- Associated Press - Monday, May 15, 2017

GALVESTON, Texas (AP) - Betty Head remembers stringing oleander blossoms together when she was a young girl growing up in Galveston.

The Galveston County Daily News (https://bit.ly/2q4pjoX ) reports Head, who turns 89 in July, played with neighborhood friends under the fragrant large bushes that once lined many island streets. But many of those bushes are gone because they blocked views of drivers turning corners, she said.

“People complained about them,” Head said.

While it’s true, as Head admits, that some people just don’t like oleanders, the resilient, flowering evergreen shrubs have special status in Galveston and occupy a special place in the hearts of many islanders.

They are the city’s official flower, for example, and for some they embody in plant form those things that make islanders different: they are tough, flourishing here when others have failed; they are stately and colorful in bloom; and they can be dangerous if handled incorrectly.

And so it’s not by chance that the International Oleander Society is based in Galveston. The group - which aims “to promote, carry on, and aid in every way the development, improvement and preservation of Oleanders of all kinds, including the importation and improvement by cultivation and hybridization of Oleanders,” among numerous other similar endeavors - turns 50 this year.

Head has been part of those efforts almost from the beginning, having served in various society posts on and off since she joined it in 1970. She may be to the society what the oleander is to Galveston, and two years ago, the society named a park after her, the Betty Head Oleander Garden Park.

In September, city officials tried to buy an old Dairy Queen property with plans to move the oleander garden to that site. But the negotiations fell through, city spokeswoman Jaree Fortin said.

The city would have entered into an agreement with the Mary Moody Northen Endowment to use the former site of the garden as a parking lot for a new fire and EMS station that will replace Central Fire Station downtown.

“The thought was to relocate the oleander garden and give it greater visibility and utilize its old location as parking for the new fire station,” Fortin said. “However, those negotiations failed, and the city currently has no further plans on this topic.”

That is fine with Head, who wants the garden to stay put and unbothered. The garden has moved at least five times already, she said.

The esplanade on Broadway used to be wider and large oleanders filled it, Head said. Now, popular dwarf varieties of oleander grow in city medians instead.

“In any area that any species of plant blocks or impedes traffic or site lines, the city is compelled in its official capacity of public safety to remove said impediment,” Fortin said.

Along the Interstate 45 corridor, the state also removed and replaced oleanders that blocked traffic or site lines with dwarf oleanders, Fortin said.

The first oleanders came to Galveston from Jamaica in 1841 aboard a ship that belonged to Joseph Osterman, according to the society’s literature. He gave some to his sister-in-law, Isadore Dyer, who grew them, loved them and then shared them with her friends.

Oleanders thrived on the island. The pink and white flowers perfumed a marshy and sometimes smelly settlement, Head said.
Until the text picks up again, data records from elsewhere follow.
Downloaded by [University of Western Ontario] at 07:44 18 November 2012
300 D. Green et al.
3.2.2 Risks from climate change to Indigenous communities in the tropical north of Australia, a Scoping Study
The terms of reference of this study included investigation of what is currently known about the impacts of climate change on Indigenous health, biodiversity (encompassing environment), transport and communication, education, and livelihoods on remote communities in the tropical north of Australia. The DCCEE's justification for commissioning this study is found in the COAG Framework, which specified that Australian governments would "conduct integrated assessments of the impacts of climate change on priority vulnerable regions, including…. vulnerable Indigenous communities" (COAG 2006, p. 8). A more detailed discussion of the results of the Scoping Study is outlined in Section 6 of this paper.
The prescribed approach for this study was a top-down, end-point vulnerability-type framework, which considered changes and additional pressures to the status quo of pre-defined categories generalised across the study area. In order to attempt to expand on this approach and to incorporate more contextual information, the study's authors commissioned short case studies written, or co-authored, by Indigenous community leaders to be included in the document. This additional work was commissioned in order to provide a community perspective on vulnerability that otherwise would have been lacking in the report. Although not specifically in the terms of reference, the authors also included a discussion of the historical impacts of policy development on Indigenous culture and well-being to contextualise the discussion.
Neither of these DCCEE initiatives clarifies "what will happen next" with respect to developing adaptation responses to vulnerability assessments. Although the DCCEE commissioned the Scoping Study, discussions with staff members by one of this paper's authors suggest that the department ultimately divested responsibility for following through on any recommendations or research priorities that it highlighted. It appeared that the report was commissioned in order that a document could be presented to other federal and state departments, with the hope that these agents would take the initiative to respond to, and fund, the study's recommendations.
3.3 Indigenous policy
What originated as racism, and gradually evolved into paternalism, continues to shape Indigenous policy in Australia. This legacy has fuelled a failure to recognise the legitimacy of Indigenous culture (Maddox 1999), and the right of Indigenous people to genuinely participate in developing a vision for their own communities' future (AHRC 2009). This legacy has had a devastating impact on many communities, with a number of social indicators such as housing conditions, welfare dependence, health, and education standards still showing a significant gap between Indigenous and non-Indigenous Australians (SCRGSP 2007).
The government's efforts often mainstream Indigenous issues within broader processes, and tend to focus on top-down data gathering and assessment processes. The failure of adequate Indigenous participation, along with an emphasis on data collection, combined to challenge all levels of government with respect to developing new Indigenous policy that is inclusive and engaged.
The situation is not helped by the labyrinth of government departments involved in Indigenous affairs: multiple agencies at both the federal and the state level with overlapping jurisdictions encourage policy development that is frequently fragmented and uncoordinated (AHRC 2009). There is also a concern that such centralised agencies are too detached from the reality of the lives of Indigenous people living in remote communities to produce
After the 1900 Storm that devastated the island, the Women’s Health Protective Association began a project to replant oleanders on top of the sand used to raise the grade. The same sand also covered much of the remaining vegetation on the island.
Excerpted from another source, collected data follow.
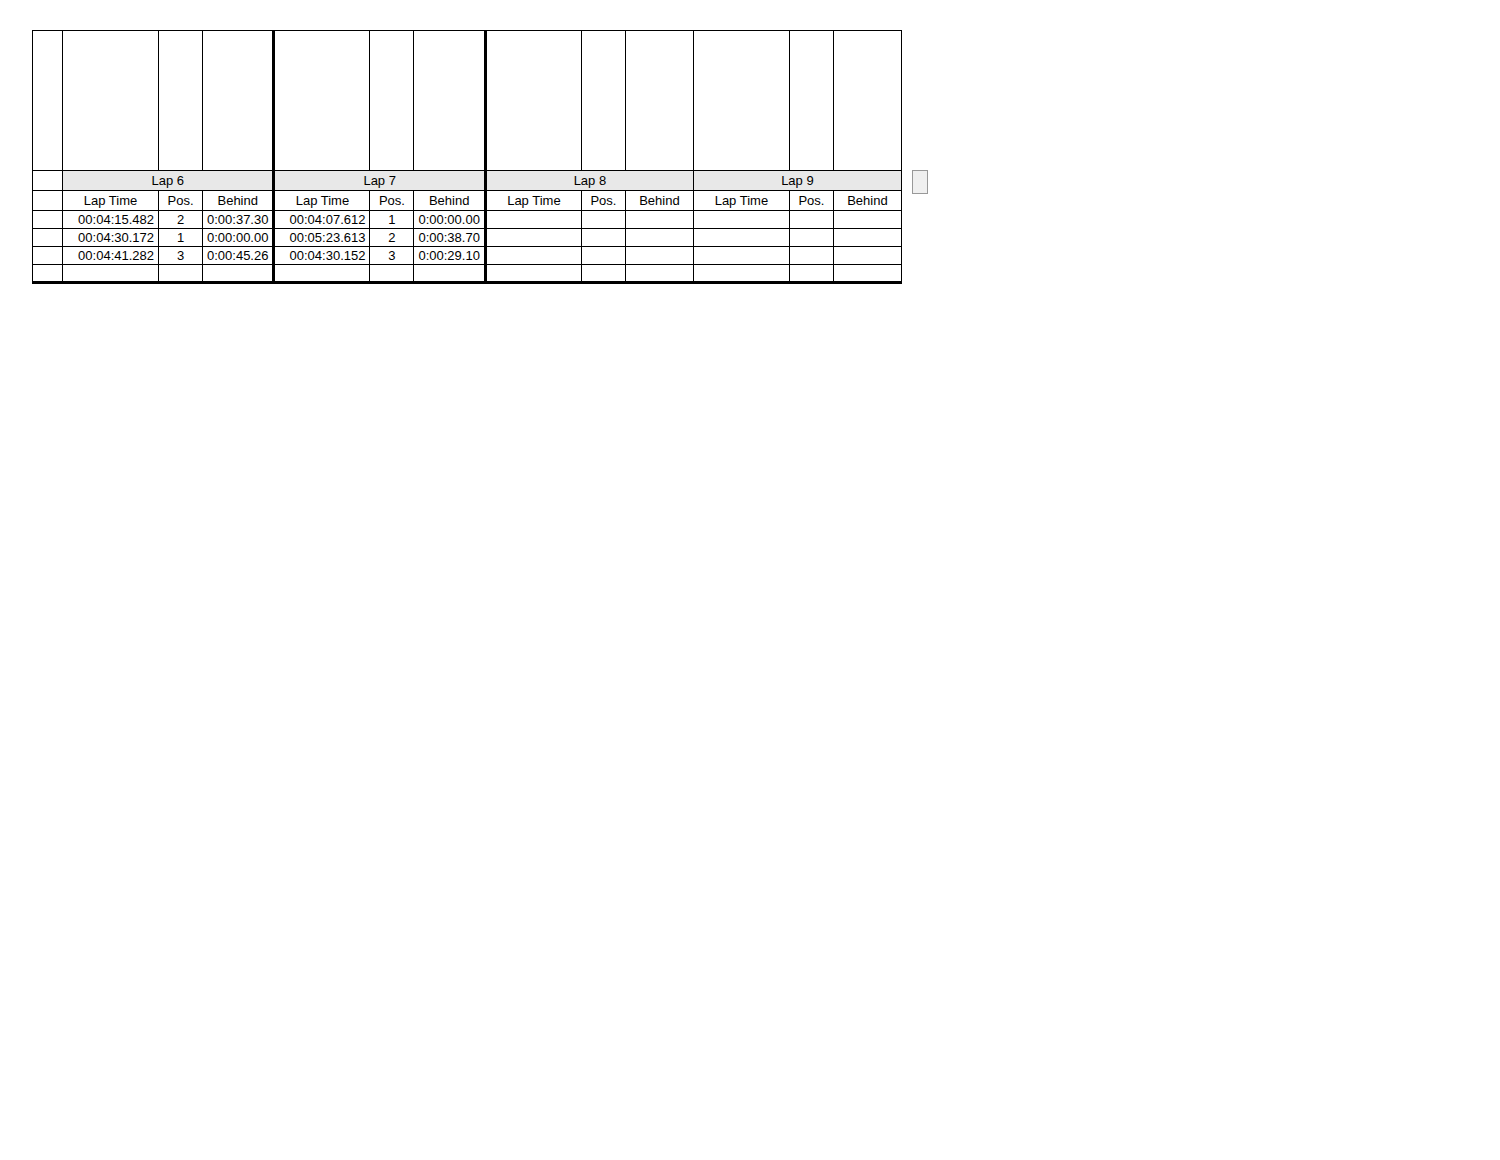| | Lap 6 | Lap 7 | Lap 8 | Lap 9 |
| --- | --- | --- | --- | --- |
| | Lap Time | Pos. | Behind | Lap Time | Pos. | Behind | Lap Time | Pos. | Behind | Lap Time | Pos. | Behind |
| | 00:04:15.482 | 2 | 0:00:37.30 | 00:04:07.612 | 1 | 0:00:00.00 | | | | | | |
| | 00:04:30.172 | 1 | 0:00:00.00 | 00:05:23.613 | 2 | 0:00:38.70 | | | | | | |
| | 00:04:41.282 | 3 | 0:00:45.26 | 00:04:30.152 | 3 | 0:00:29.10 | | | | | | |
Left to their natural state, oleanders grow tall and bushy, but they adapt well to pruning and trimming if people cut them correctly, Head said.

“People do it at the wrong time,” she said. “We say it’s better to clip them in the fall.”

The early members of the society searched for the earliest oleander varieties grown in Galveston among the more than 100 varieties. Double pinks and single whites were popular ones as well as new varieties that can come into bloom. Oleander experts can spot the different blossom types: large double, buttercup, very large rounded petals, large square ended petals or small square petals resembling a star.

“They cross-pollinate on their own,” Head said. “We hunted the island to find them.”

Society members named many varieties after specific people, such as the double pink variety known as Mrs. Isadore Dyer.

Another is named the Kewpie Gaido for Maureen “Kewpie” E. Schwerdtfeger Gaido, who founded the society and who cultivated oleanders in her nursery behind Gaido’s Seafood Restaurant, Head said.

The society adapted more scientific approaches and became a registrar of the scientific names assigned to varieties. The hardy flowering bush with slender dark-green leaves continues to thrive.

“It’s a survivor plant,” Head said. “It lasts when others don’t.”